Skunks are fat and slow moving because they have the ultimate for of biological warfare from where they get their latin name Mephitis mephitis of stinkiest of the stinky. At some point the owl triumphed over the skunk and left carrying a nice fat mama skunk no doubt oblivious to the havoc wrecked on the noses of everyone else within a kilometre of the dining tent. The six distressed orphans scattered about the campground, spraying as they ran. One apparently took refuge somewhere near our trailer last night. The dining tent was also lost in the battle, unfortunate collateral damage. I suspect the tent trailer might be a total loss as well, although it is possible a few years of being open in sunlight and fresh air might remove the odour enough to make the tent trailer usable again. In the meantime if anyone knows of someone with anosmia, they may be able to pick up a tent trailer really cheap. Park patrol was called by the weepy eyed gagging neighbours and it was immediately agreed upon by all that it would be best to provide the unfortunate family with a full refund and escort them out of the park as fast as humanly possible, hopefully from a safe distance upwind.

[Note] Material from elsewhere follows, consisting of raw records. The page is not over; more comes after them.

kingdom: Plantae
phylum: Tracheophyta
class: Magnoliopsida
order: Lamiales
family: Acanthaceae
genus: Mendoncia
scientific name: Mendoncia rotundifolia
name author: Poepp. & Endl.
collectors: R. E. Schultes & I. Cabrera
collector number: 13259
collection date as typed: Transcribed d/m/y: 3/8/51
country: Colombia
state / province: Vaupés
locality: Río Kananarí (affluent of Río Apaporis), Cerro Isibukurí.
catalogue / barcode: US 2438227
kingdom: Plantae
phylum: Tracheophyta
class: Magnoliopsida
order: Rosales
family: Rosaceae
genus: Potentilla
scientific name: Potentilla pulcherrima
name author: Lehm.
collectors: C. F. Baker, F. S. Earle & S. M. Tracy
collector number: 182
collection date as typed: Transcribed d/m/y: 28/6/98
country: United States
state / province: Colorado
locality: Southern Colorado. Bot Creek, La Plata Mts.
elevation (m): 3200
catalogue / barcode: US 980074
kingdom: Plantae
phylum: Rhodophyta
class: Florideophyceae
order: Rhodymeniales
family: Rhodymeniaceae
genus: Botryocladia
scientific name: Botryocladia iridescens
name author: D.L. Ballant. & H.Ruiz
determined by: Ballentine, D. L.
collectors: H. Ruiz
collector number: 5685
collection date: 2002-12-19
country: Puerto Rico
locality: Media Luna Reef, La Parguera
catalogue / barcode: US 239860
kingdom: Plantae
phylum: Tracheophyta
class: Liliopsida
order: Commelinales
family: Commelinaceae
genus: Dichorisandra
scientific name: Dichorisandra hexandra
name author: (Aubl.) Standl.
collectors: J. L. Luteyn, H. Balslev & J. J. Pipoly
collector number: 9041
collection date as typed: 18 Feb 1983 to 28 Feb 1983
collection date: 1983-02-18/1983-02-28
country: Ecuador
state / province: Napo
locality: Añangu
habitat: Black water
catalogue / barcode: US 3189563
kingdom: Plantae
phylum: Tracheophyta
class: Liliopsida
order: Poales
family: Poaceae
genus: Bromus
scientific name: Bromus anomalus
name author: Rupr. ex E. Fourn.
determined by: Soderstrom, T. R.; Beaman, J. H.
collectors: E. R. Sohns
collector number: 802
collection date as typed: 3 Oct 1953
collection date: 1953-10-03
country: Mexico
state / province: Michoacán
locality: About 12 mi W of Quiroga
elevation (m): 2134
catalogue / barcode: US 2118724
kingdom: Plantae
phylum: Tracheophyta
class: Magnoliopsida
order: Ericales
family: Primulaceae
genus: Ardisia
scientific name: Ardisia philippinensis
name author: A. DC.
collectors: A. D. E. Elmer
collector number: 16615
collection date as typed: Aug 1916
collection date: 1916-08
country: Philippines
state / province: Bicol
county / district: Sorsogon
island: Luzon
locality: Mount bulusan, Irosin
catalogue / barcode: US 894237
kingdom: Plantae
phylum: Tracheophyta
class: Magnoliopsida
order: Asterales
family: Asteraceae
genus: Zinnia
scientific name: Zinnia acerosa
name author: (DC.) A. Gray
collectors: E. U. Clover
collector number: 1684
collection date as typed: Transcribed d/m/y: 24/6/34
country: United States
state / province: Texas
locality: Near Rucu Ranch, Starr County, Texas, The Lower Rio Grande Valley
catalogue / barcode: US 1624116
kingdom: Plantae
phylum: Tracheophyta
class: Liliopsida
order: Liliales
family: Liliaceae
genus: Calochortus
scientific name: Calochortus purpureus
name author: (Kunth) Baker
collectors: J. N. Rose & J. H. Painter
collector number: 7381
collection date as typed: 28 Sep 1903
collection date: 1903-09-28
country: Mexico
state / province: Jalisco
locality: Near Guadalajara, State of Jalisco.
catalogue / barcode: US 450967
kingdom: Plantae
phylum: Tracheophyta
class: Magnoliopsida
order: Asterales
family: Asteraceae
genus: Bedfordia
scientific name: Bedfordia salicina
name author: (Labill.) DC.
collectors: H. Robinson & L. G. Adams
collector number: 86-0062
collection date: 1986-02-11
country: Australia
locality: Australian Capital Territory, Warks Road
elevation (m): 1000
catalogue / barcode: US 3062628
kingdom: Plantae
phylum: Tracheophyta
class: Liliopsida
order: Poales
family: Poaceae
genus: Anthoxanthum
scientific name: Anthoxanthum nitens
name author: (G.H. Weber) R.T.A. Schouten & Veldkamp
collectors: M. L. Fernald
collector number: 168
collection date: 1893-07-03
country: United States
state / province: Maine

It could have been a lot worse of course. This was just stuff damaged and the family might even be able to laugh about and tell jokes about the great skunk camping adventure once the stench has faded. What if it had been a hungry bear who decided to go looking in the tent trailer for more? The moral of the story is that when we campground hosts, park rangers and interpreters tell you not to leave garbage in your dining tent, we are not just doing it because we are neat freaks without anything real to do on the job. We honestly do have your best interests at heart.